SecureAuth incident

SA IdP Dashboard Data is not Updating

Minor Resolved View vendor source →

SecureAuth experienced a minor incident on May 12, 2023, lasting 8h 43m. The incident has been resolved; the full update timeline is below.

Started
May 12, 2023, 05:32 PM UTC
Resolved
May 13, 2023, 02:15 AM UTC
Duration
8h 43m
Detected by Pingoru
May 12, 2023, 05:32 PM UTC

Update timeline

  1. investigating May 12, 2023, 05:32 PM UTC

    The Dashboard data for the SA IdP is not updating for login information. This is not impacting any SA IdP services or logins, only the reporting mechanism.

  2. identified May 12, 2023, 06:28 PM UTC

    The issue was an expired certificate within the backend services.
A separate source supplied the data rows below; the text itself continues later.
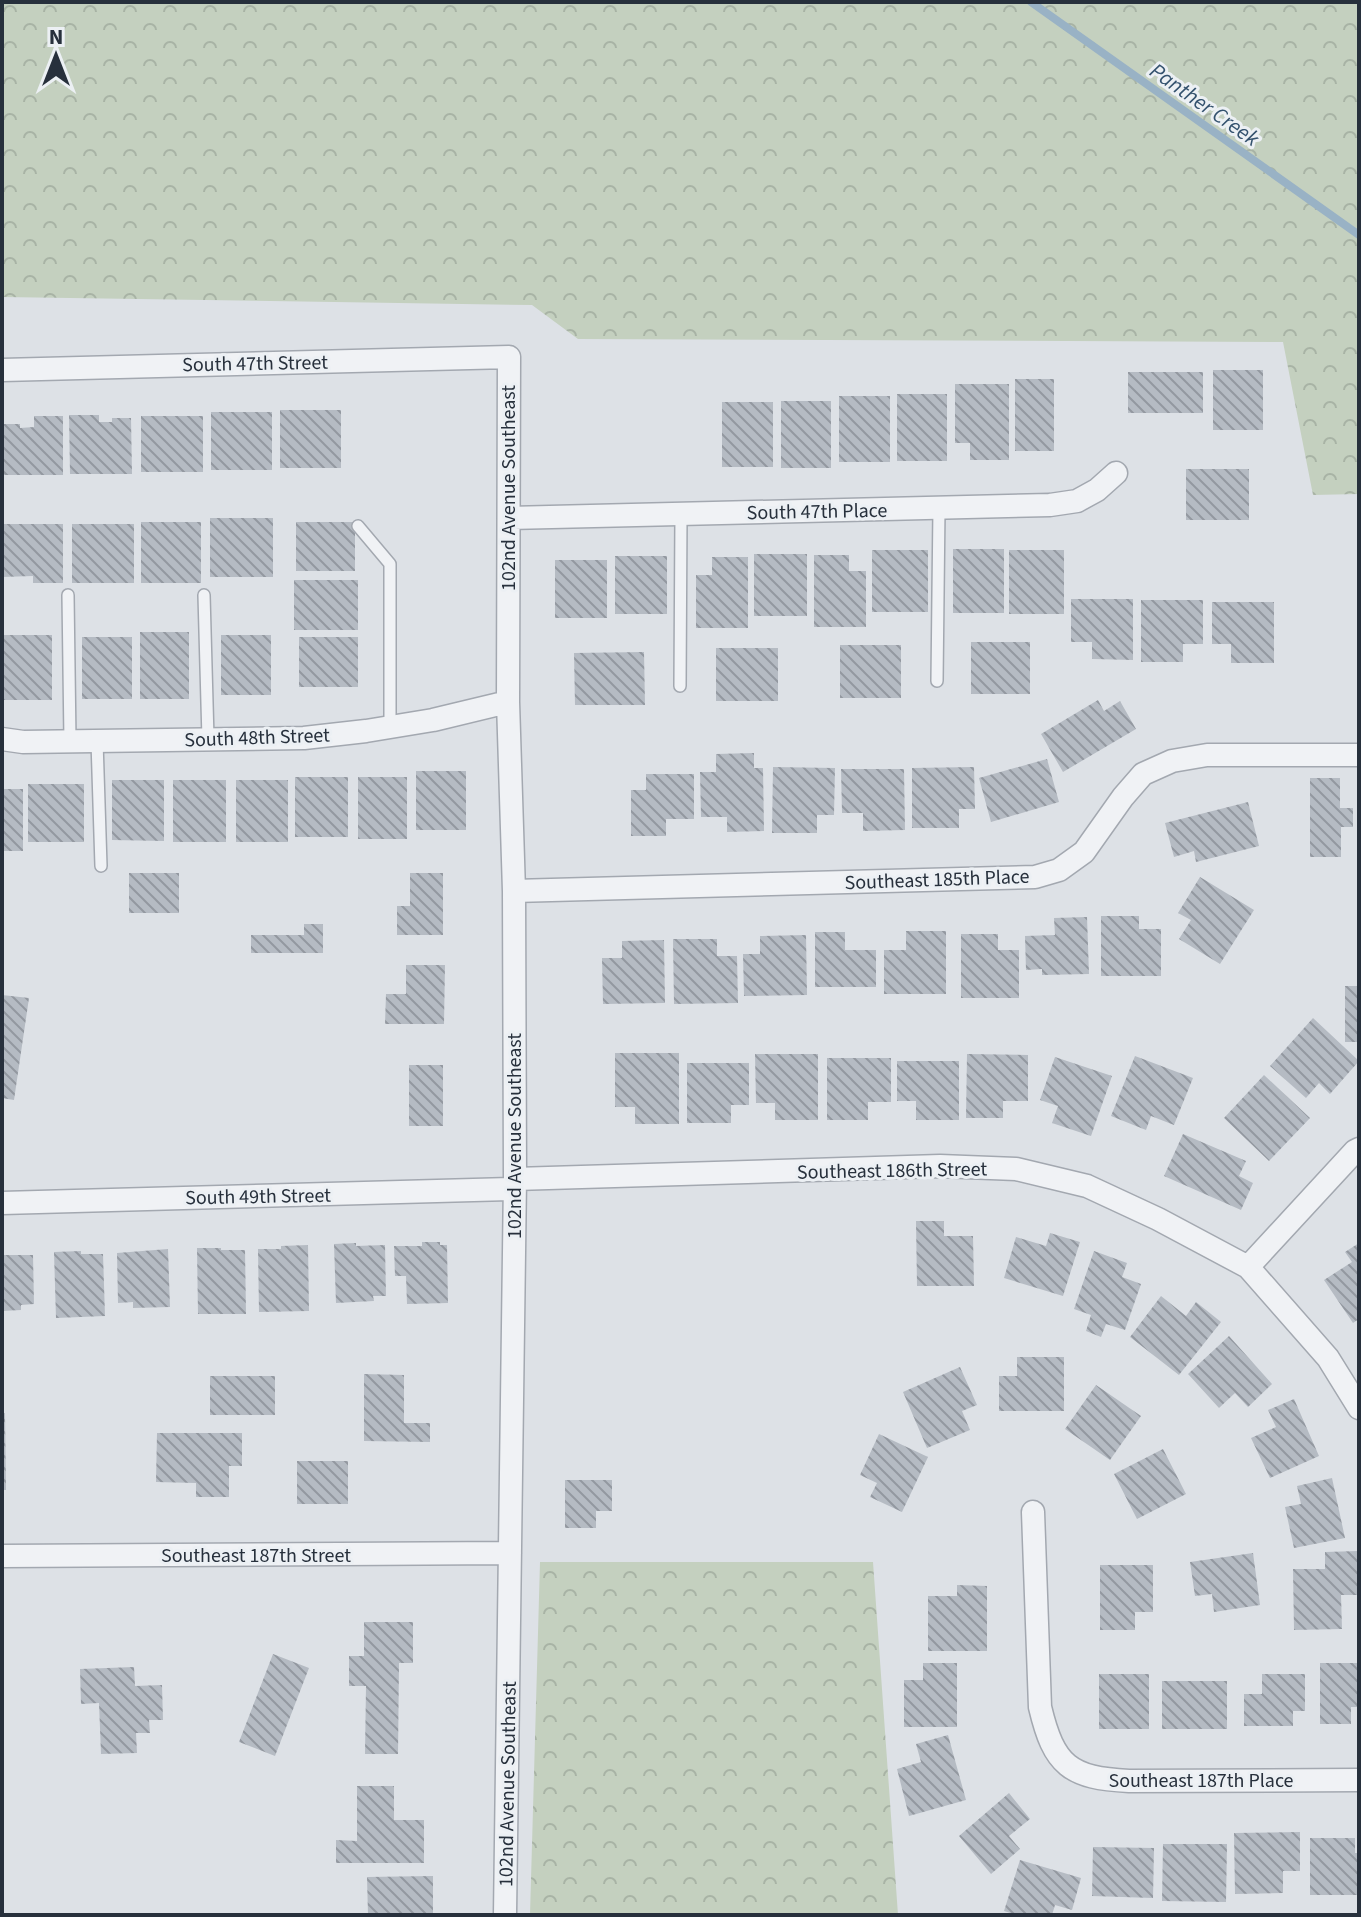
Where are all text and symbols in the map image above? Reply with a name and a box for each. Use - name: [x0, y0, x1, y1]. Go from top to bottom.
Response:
- north arrow: [16, 16, 96, 96]
- text: N: [49, 21, 63, 53]
- water label: Panther Creek: [1143, 55, 1266, 155]
- street label: South 47th Street: [182, 349, 328, 379]
- street label: 102nd Avenue Southeast: [495, 385, 523, 591]
- street label: South 47th Place: [746, 497, 888, 527]
- street label: South 48th Street: [184, 721, 331, 755]
- street label: Southeast 185th Place: [844, 863, 1030, 897]
- street label: 102nd Avenue Southeast: [501, 1033, 529, 1239]
- street label: Southeast 186th Street: [797, 1155, 988, 1187]
- street label: South 49th Street: [185, 1182, 331, 1212]
- street label: Southeast 187th Street: [161, 1542, 351, 1570]
- street label: 102nd Avenue Southeast: [492, 1681, 524, 1887]
- street label: Southeast 187th Place: [1108, 1767, 1294, 1795]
The certificate has been updated and the job to update the dashboards will run later this afternoon to update the dashboards. Dashboards should be updated at roughly 1900 PST.

  3. monitoring May 12, 2023, 06:28 PM UTC

    A fix has been implemented and we are monitoring the results.

  4. resolved May 13, 2023, 02:15 AM UTC

    Dashboards are again populating with data - if you continue to have issues, please contact [email protected]

  5. postmortem May 16, 2023, 10:38 PM UTC

    We apologize for any inconvenience experienced during this incident, and we treat such disruptions seriously. Below is a summary of the issue, a root cause, and what we are doing to improve service going forward. ‌ Incident Description A TLS certificate that is used on an endpoint for SA IdP dashboard metric data collection expired on May 9. This meant HTTPS connections to this endpoint failed and caused SA IdP dashboard metric data to become outdated, degrading service for part of the administrative console. After some customers reported an issue with outdated metrics, the SecureAuth team investigated and fixed the issue by renewing the TLS certificate. The new certificate was in place by 6:10 PM on May 12. Data was refreshed around 1:30 AM on May 13, allowing the normal metric refresh period to run its course. Root Cause The DevOps team recently replaced several expiring certificates, and this one was missed due to a monitoring gap. Corrective Actions The DevOps team is following up by ensuring the TLS certificate monitoring gap is addressed and by reviewing additional monitoring requirements for the endpoint in question. Note: All times/dates are UTC.